The life of a baker is most certainly not a glamorous one. Depending on how you look at it, you have either an extremely late or early start to your day (which begins between the hours of 12:00 and 3:00 in the morning) when most of the city is fast asleep. You have to constantly carry 50 lb bags of flour back and forth and work in front of a blazing hot oven. But on the bright side you get to go home smelling like bread! My papa did this night after night well into his 60’s. When I was younger and visiting Saskatoon, I’d join him on his midnight baking sessions. During those times, he would usually work alone for a while before the rest of the team would come in. I’d never make it that far, falling asleep before anyone else arrived. Those tables have turned now, with it being an early night if I fall asleep before midnight and Ennio usually calling it a day before 10:00. This hard work and dedication to his craft was passed down to every family member. My aunt and uncle put the same blood, sweat and tears into running the bakery now, and for all of us it seems like a short day if we’re working for less than 10 hours. It's something that a lot of people have to learn, but hard work seems to just be a family trait, and it no doubt comes from my Papa.

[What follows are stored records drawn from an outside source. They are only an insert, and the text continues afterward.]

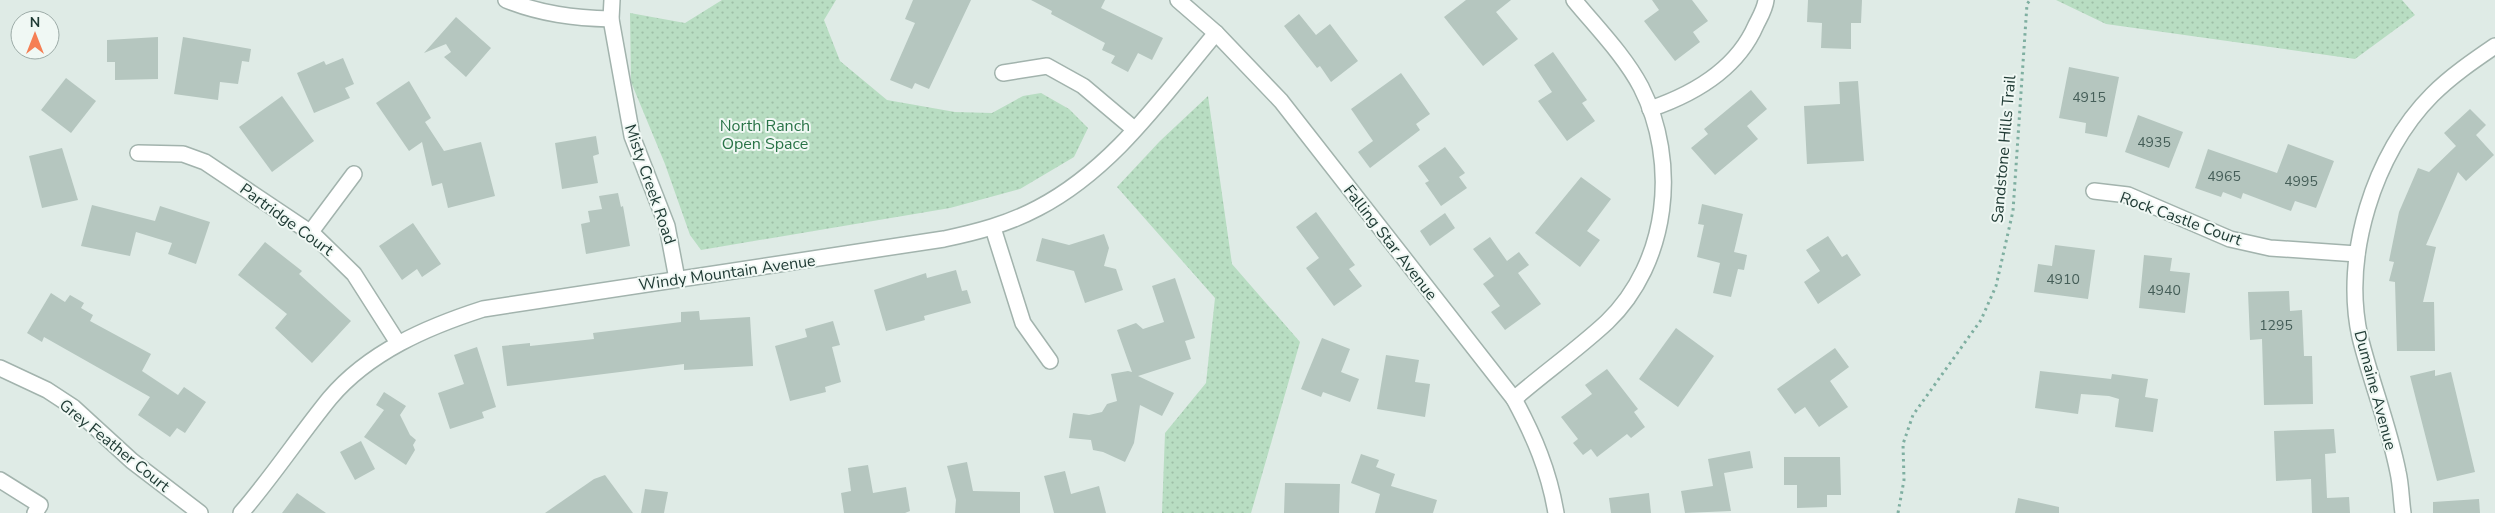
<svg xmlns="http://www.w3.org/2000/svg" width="2495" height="513" font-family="'Nunito Sans',sans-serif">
<defs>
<pattern id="grass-dots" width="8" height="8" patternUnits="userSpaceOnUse" patternTransform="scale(1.25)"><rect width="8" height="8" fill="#b8ddc2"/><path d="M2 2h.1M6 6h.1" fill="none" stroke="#9ebfa7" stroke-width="1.8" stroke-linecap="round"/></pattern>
</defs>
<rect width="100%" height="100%" fill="#dfebe6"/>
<!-- grass -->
<g fill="url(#grass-dots)">
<path d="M722,0H836L824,20L840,61L887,100L955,112L992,113L1023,96L1041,93L1069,109L1088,128L1074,157L1020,189L950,208L701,250L690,235L665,164L631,82L630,13L685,23Z"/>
<path d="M2056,0H2402L2415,15L2355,59L2106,24Z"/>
<path d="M1208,96L1232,264L1300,342L1251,513H1162L1165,433L1206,383L1215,298L1117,187L1160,141Z"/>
</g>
<!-- building -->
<g fill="#b5c6bf">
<path d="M913,0H971L929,89L915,83L912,89L890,80L915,23L905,19Z"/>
<path d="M1031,0H1105L1101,8L1163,38L1152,60L1138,53L1128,72L1111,63L1115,56L1102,50L1105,43L1051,14L1052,11Z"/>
<path d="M1466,0H1511L1496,12L1518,39L1483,66L1444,17Z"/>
<path d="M1652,0H1692L1708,21L1693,32L1700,42L1675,61L1644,21L1659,10Z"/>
<path d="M1808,0H1862L1861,23H1851V49L1821,48L1822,23L1807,22Z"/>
<path d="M1299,14L1316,35L1330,24L1358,61L1331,82L1320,66L1317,68L1284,26Z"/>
<path d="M456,17L491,48L466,77L444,57L451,52L446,44L424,53Z"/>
<path d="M158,37V79L115,80V62H107V40Z"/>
<path d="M183,37L251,49L249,62L242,61L238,84L220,82L218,100L174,94Z"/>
<path d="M1553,52L1587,100L1582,103L1595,121L1567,141L1538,101L1552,92L1534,65Z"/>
<path d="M343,58L354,84L345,88L350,98L314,113L297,73L324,61L326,65Z"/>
<path d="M2069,67L2119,77L2107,137L2085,133L2086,123L2059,118Z"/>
<path d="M1401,73L1430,114L1416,124L1420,130L1370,168L1358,152L1373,141L1351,109Z"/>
<path d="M66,78L96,101L71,133L41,110Z"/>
<path d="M409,81L431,118L425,122L444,151L481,142L495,196L448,208L442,183L432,186L422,142L409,151L376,103Z"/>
<path d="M1858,81L1864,161L1807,164L1804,106L1840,104L1839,82Z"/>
<path d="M1751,90L1767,109L1747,126L1758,139L1715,175L1691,148L1708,134L1704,129Z"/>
<path d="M282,96L314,141L272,172L239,127Z"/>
<path d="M2470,109L2486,125L2476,135L2494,155L2466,181L2458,172L2426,245L2436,247L2423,302H2434L2435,351H2397L2395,282L2389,281L2394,262L2389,261L2399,212L2418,168L2429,172L2456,146L2444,133Z"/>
<path d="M2138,115L2183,132L2169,168L2125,152Z"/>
<path d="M596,136L599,154L593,156L598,183L562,189L555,143Z"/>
<path d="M2288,144L2334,161L2316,208L2295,201L2291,211L2243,193L2241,199L2223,192L2221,197L2195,188L2208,149L2277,173Z"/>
<path d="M1445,147L1465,173L1459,177L1467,188L1441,206L1425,183L1429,181L1418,166Z"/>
<path d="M62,148L78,200L42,208L29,156Z"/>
<path d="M1581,177L1611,199L1587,231L1600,240L1580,267L1535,233Z"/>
<path d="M618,193L621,207L623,206L630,246L586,254L581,224L590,222L588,211L602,209L599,196Z"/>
<path d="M1702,204L1743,214L1734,252L1747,255L1744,270L1738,269L1731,297L1713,293L1720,263L1697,257L1704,225L1698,224Z"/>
<path d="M92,205L155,221L160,206L210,222L196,264L168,254L172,243L136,232L130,256L81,246Z"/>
<path d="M1316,212L1355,265L1349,269L1362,286L1334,306L1306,268L1319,258L1296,227Z"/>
<path d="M1445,213L1455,228L1430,246L1420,231Z"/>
<path d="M413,223L441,264L422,277L417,269L402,280L379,246Z"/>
<path d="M1104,234L1109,248L1104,266L1116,269L1123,290L1085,303L1074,271L1036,261L1042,238L1069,245Z"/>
<path d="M1828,236L1842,257L1847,254L1861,275L1818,304L1804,282L1820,271L1806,250Z"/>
<path d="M1490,237L1507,261L1519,252L1529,265L1518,273L1541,304L1505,330L1491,312L1500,306L1483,284L1494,276L1473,249Z"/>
<path d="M265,242L302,271L299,274L351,321L312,363L275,328L287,314L238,275Z"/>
<path d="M2055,245L2095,250L2088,299L2034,292L2038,264L2052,266Z"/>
<path d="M2144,255L2172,258L2170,271L2190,273L2185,313L2139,308Z"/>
<path d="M956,270L962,291L967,290L971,303L924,316L925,320L886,331L874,290L926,273L927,278Z"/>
<path d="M1175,278L1195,338L1185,341L1191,359L1138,376L1174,393L1162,416L1140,405L1134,443L1125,462L1103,452L1093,450L1091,440L1069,438L1073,413L1089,415L1102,412L1107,404L1117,401L1111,374L1128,371L1132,372L1117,330L1136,323L1143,329L1164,322L1152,286Z"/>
<path d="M2289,291L2290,311L2302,310L2304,356H2312L2313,404L2264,405L2262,339L2250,340L2248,292Z"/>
<path d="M51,293L65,302L70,295L84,303L81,308L93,315L90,321L151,354L142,371L178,395L184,387L206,402L185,433L177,428L170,437L138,415L150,397L44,337L42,342L27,333Z"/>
<path d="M699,311L700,320L750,317L753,366L684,370V364L507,386L502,346L530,343V346L594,339L593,333L681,322V312Z"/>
<path d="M833,321L840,345L832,347L841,382L825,387L826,392L790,401L775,346L807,337L805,329Z"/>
<path d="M1676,328L1714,356L1678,407L1639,379Z"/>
<path d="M1322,338L1350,349L1341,372L1359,379L1350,402L1323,392L1321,397L1301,389Z"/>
<path d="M477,347L496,407L482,412L484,418L450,429L438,393L464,384L454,355Z"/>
<path d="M1835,348L1849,367L1830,381L1848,407L1819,427L1805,407L1795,414L1777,389Z"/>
<path d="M1386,355L1419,360L1415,382L1430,384L1425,417L1377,409Z"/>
<path d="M1607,369L1638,409L1634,412L1645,427L1631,438L1627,434L1597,457L1591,449L1583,455L1573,443L1578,439L1561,417L1592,394L1585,385Z"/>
<path d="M2435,370V376L2451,372L2475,472L2437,481L2410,376Z"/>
<path d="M2040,371L2111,379L2112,374L2148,379L2145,397L2158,399L2153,432L2115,427L2119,399L2109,396L2081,394L2078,414L2035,408Z"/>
<path d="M384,392L406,406L400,415L410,435L416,440L413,445L415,450L406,465L364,437L384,410L376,405Z"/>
<path d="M2334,429L2336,453L2325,454L2327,498L2349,497L2350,513H2312L2311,479L2276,481L2274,431Z"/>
<path d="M361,441L375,469L355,480L340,452Z"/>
<path d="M1750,451L1753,468L1724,473L1731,511L1685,513L1681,491L1713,486L1708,459Z"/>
<path d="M1361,454L1379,460L1376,467L1395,474L1391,486L1437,500L1433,513H1375L1380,494L1351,483Z"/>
<path d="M1784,457H1840L1841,495H1827V507L1797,508V485H1784Z"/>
<path d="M967,462L973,491L1020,492V513H955L956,500L947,466Z"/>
<path d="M868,465L873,493L906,487L910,511L905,513H844L841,493L851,491L848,468Z"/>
<path d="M1065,471L1071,494L1099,486L1106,513H1054L1044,476Z"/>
<path d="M605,475L633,513H545L594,479Z"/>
<path d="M1285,483L1340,484L1339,513H1284Z"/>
<path d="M645,489L668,492L664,513H641Z"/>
<path d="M297,493L326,513H282Z"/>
<path d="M1649,493L1651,513H1611L1609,498Z"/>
<path d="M2018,498L2059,507V513H2015Z"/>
<path d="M2479,499L2480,513H2433V502Z"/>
</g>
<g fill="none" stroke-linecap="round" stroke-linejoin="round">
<!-- minor casing -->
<g stroke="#a2b3ad" stroke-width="18">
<g id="minor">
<path d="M506,0C541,14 574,18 611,19"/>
<path d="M612,0L611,19L632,136L667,226L677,279"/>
<path d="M1178,0L1216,33L1281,101L1514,399C1534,436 1549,471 1556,513"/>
<path d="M1003,73L1047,66L1083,86L1134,129"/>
<path d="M1650,109C1694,94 1737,69 1756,25C1760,17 1765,9 1766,0"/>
<path d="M138,153L183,154L205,162L314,235L354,274L398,343"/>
<path d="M2094,191L2128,195L2230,239L2270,248L2357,254"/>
<path d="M993,228L1023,323L1050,361"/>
<path d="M310,233L354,174"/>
<path d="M0,368L47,390L73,407L132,461L200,513"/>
<path d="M1514,399C1544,373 1578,349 1607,322C1669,262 1679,162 1641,87C1624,55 1597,28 1574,0"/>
<path d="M0,480L40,505L35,513"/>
<path d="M241,513C273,476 299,436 330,398C369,352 427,327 483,309L944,239C977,232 1008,224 1038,208C1113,169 1163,96 1216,33"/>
<path d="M2403,513C2401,499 2401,485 2398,472C2389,426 2371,382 2360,337C2342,256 2374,153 2432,95C2451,76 2473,61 2495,46"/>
</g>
</g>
<!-- path -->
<path stroke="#7fafa1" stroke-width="3" stroke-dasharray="2.5 4" stroke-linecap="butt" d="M1898,513L1904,480L1903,444L1913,415L1981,320L1996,286L2013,211L2027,4L2030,0"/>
<!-- minor -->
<use href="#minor" stroke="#fff" stroke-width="15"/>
</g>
<g text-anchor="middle" stroke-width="4" stroke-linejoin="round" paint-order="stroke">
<!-- number labels -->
<g font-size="14" fill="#455e58">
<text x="2089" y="102">4915</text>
<text x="2154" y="147">4935</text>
<text x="2224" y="181">4965</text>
<text x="2301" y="186">4995</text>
<text x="2063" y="284">4910</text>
<text x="2164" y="295">4940</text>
<text x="2276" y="330">1295</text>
</g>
<!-- park labels -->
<g font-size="16" fill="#297347" stroke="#f0f8f4">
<text x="765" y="131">North Ranch<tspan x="765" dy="18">Open Space</tspan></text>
</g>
<!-- street labels -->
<g font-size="16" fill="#203b35" stroke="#f0f8f4">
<text transform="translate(2003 149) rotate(-85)" y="6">Sandstone Hills Trail</text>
<text transform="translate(651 184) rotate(71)" y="6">Misty Creek Road</text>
<text transform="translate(2181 218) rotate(20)" y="6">Rock Castle Court</text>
<text transform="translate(287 219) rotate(36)" y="6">Partridge Court</text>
<text transform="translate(1391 242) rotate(52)" y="6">Falling Star Avenue</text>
<text transform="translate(727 272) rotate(-8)" y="6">Windy Mountain Avenue</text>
<text transform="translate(2376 390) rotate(75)" y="6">Dumaine Avenue</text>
<text transform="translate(115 445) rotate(39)" y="6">Grey Feather Court</text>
</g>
</g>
<!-- north arrow -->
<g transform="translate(35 35)"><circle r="24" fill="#f0f8f4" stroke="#9daca8"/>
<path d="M0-4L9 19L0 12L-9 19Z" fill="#f57f54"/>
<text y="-8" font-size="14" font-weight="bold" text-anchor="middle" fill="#203b35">N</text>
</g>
</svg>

One of the best things to come out of my move to Saskatoon was being able to spend time with my family, something I didn’t get to do a whole lot of growing up in a different country. It only took a few months to see all the similarities we have with my Papa, and I’m sure the same is true for most families. We might not always appreciate everything passed on from our parents and grandparents, but I’m beyond grateful for everything my Papa has given my family and the impact he’s had in my life.